## Work task 1:
According to the passage on Gluck, why did the writer open a Gluck discussion list at YahooGroups.com? Answer in one to three sentences.
## Work task 2:
Print the section of the passage on Gluck starting at "I doubt that" and ending at "London in 1745.".
## Work task 3:
List every composer named in the passage on Gluck.

I doubt that there is any major composer, of the 18th century at least, who receives shoddier treatment than Christoph Willibald Ritter von Gluck (1714 - 1787), the composer who epitomizes better than any other the inexorable transition from the Baroque to the Classical, the composer who freed opera from the "drama of stasis" principles that are the essence of the opera seria, an approach to the composition of musical dramas that reached its zenith in the remarkable series of operas created by the unsurpassable George Frideric Handel, with whom Gluck had a "close encounter" in London in 1745.

I recall with sadness how little attention was paid to Gluck during the bicentenary of his death in 1787. The world had commemorated the tercentenary of the births of Johann Sebastian Bach, George Frideric Handel, and Domingo Scarlatti in 1985 with stupendous hoopla and oceans of "hype", but the 200th anniversary of the death of the composer of Orfeo ed Euridice (or Orphée et Euridice, if you prefer, as I do, the Paris version of 1774!) passed by with a nary a mention. This page is not the correct forum for a disquisition on the shameless but inexcusable neglect of Gluck. I shall defer that discussion for another time and place. I shall only say that a recent impulsive decision to open a Gluck discussion list at YahooGroups.com, just to see how many others there were in cyberspace who share my admiration for the music of the son of the Bavarian forest manager, has given me hope that a Gluck risorgimento is beginning.

## Supplied data:
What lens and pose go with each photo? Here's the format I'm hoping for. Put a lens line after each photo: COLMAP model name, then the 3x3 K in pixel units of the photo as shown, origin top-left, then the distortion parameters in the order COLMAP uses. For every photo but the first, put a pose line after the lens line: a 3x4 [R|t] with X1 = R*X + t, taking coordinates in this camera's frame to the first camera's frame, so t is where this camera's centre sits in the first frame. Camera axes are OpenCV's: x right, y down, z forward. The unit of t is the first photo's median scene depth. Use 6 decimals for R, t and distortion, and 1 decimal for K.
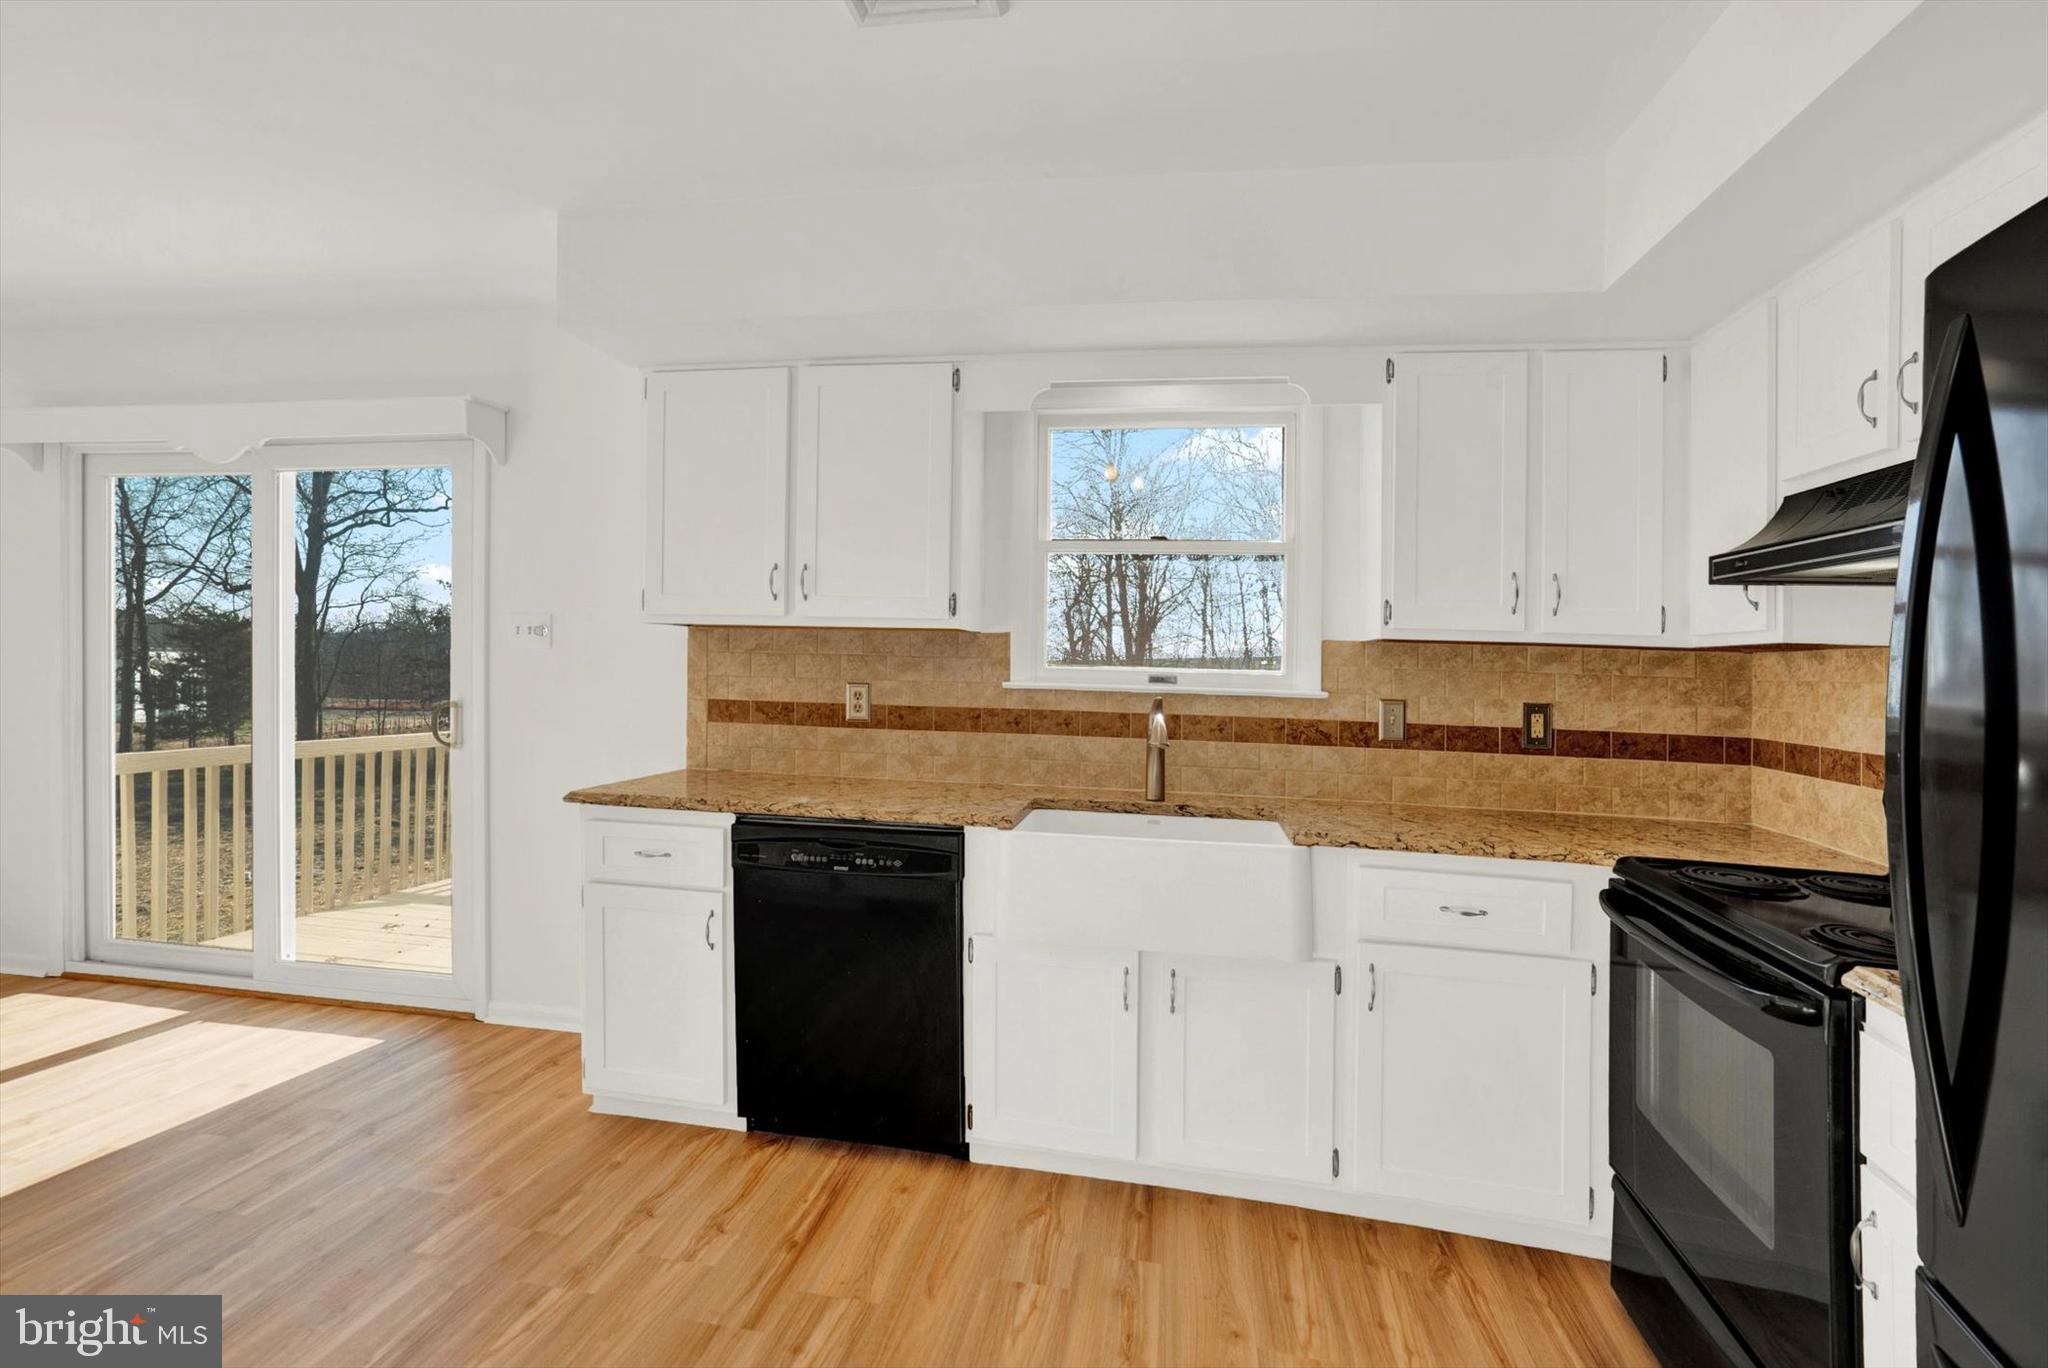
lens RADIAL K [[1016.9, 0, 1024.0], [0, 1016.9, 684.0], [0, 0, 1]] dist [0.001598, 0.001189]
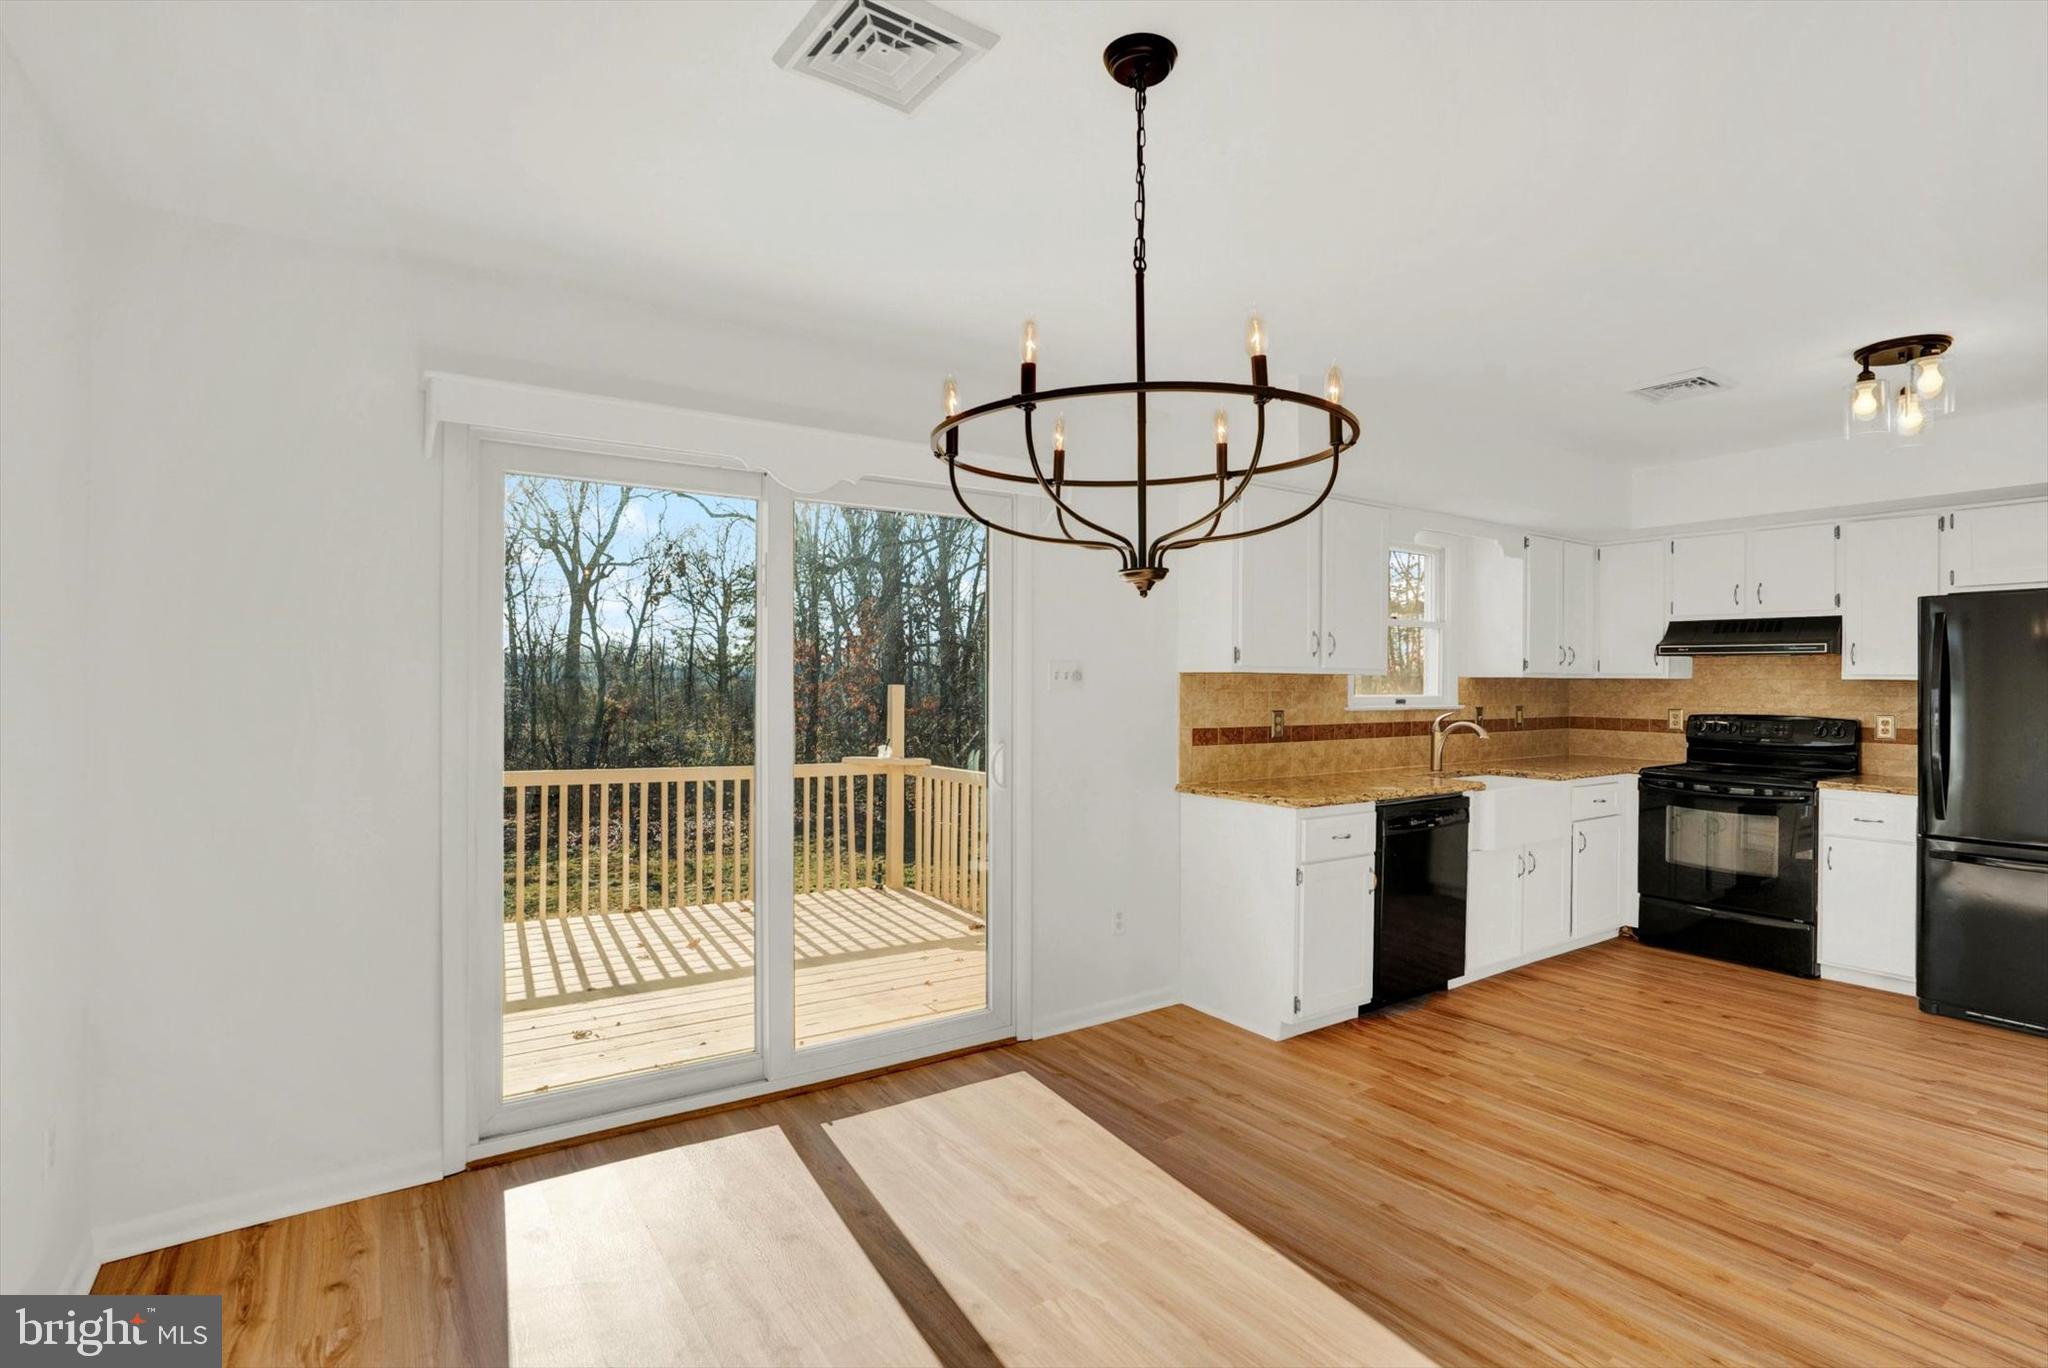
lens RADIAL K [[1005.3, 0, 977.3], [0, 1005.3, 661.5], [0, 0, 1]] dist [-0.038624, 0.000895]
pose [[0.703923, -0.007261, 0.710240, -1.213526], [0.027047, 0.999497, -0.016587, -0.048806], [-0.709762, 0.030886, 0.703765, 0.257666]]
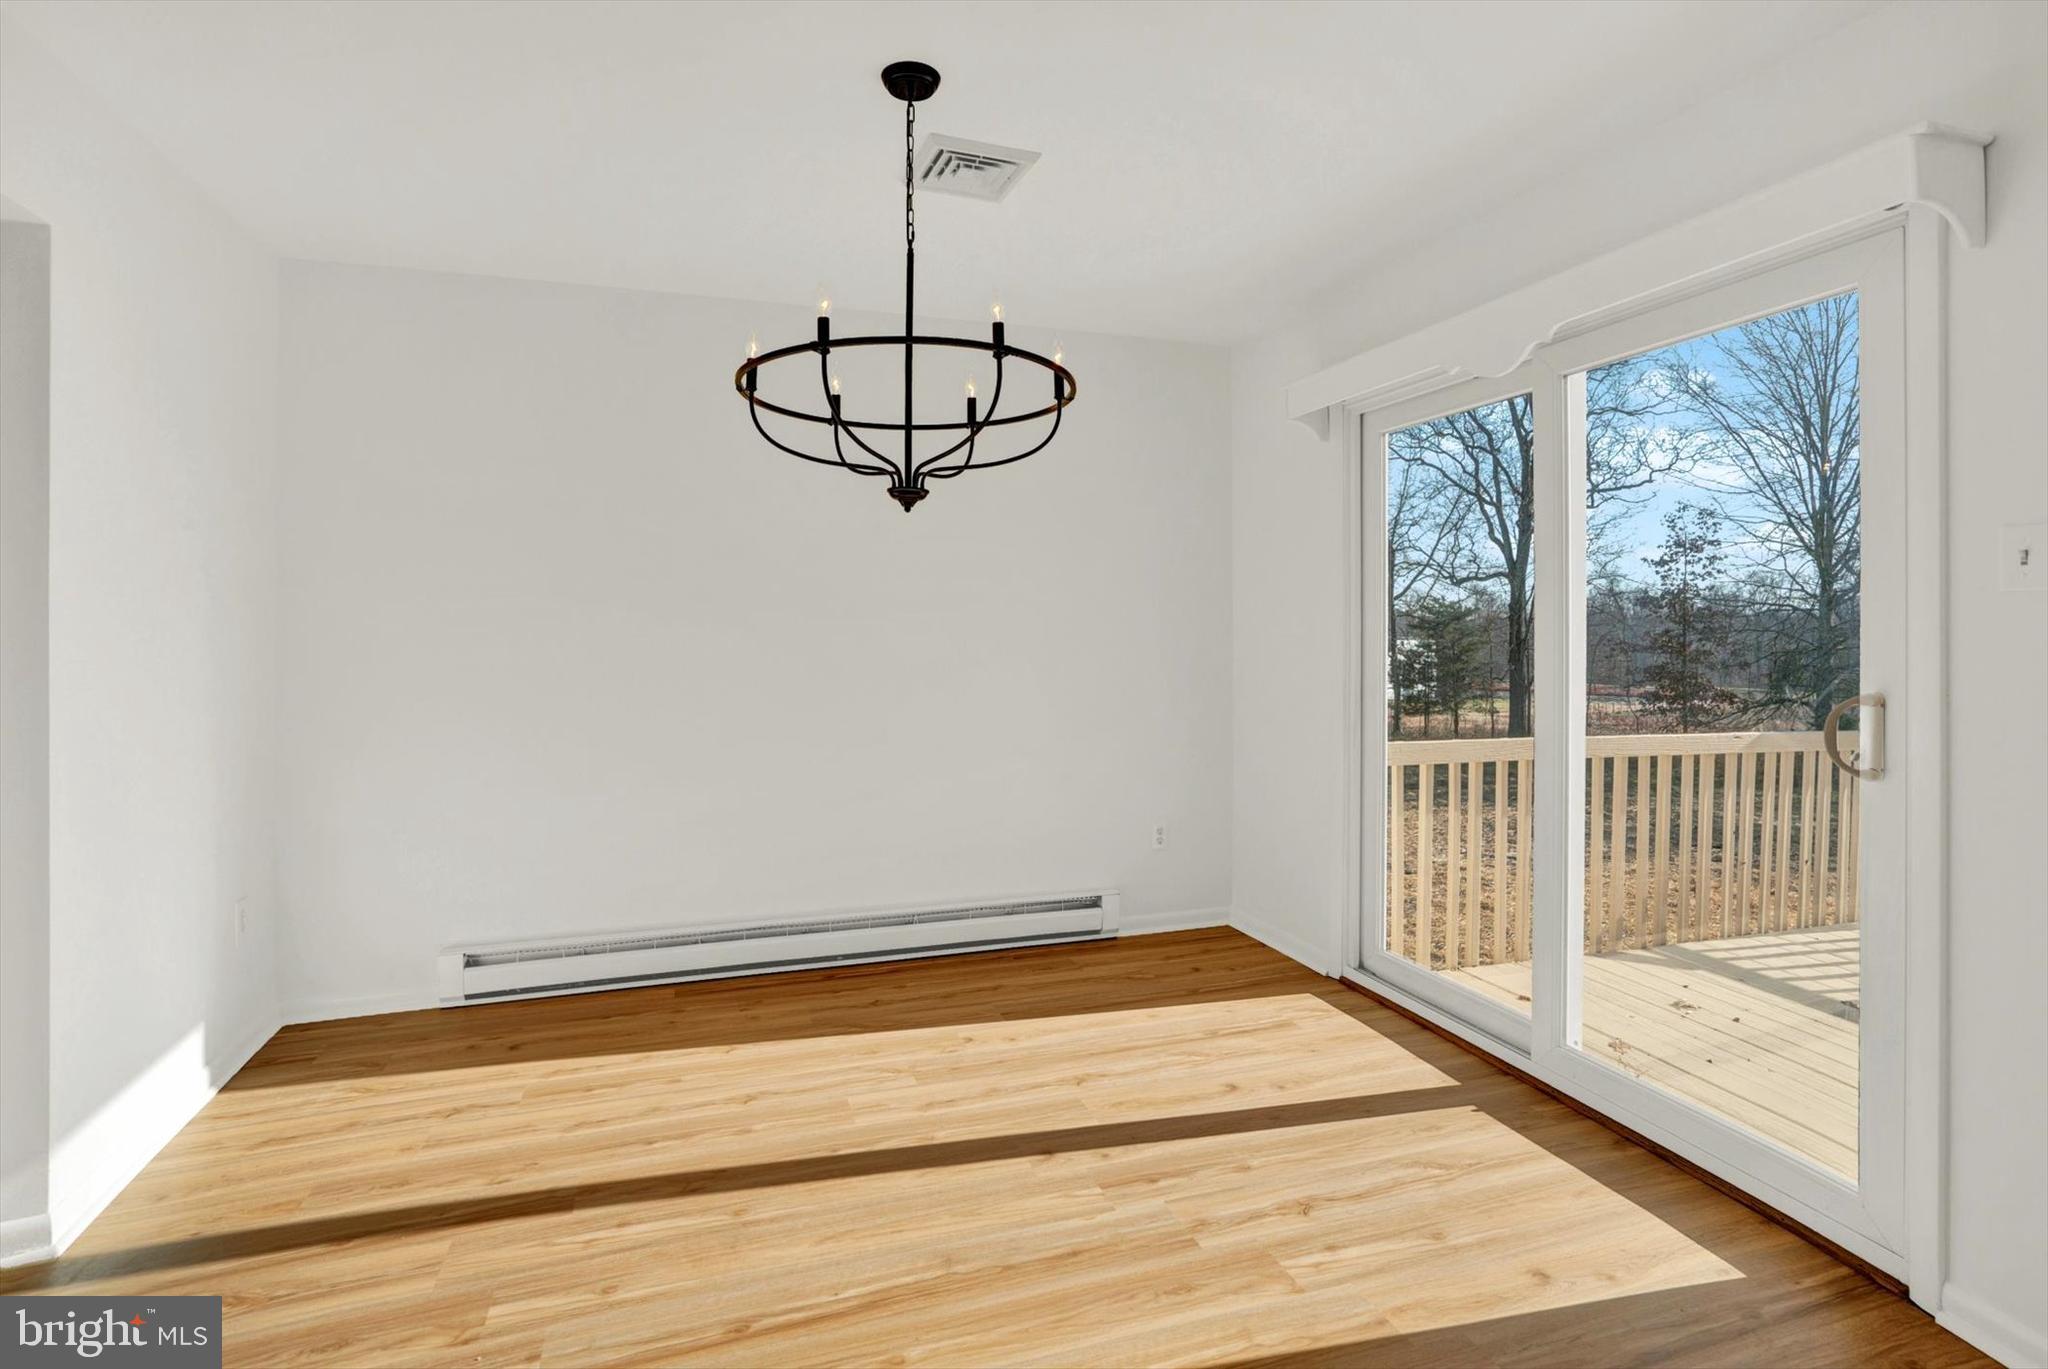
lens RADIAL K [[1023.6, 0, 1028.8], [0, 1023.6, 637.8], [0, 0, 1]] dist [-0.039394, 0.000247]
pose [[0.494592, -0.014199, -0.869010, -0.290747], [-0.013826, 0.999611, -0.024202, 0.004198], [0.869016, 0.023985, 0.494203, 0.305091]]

## Answer box 1:
The writer opened the list to see how many others online shared the writer's admiration for Gluck's music.

## Answer box 2:
I doubt that there is any major composer, of the 18th century at least, who receives shoddier treatment than Christoph Willibald Ritter von Gluck (1714 - 1787), the composer who epitomizes better than any other the inexorable transition from the Baroque to the Classical, the composer who freed opera from the "drama of stasis" principles that are the essence of the opera seria, an approach to the composition of musical dramas that reached its zenith in the remarkable series of operas created by the unsurpassable George Frideric Handel, with whom Gluck had a "close encounter" in London in 1745.

## Answer box 3:
Christoph Willibald Ritter von Gluck
George Frideric Handel
Johann Sebastian Bach
Domingo Scarlatti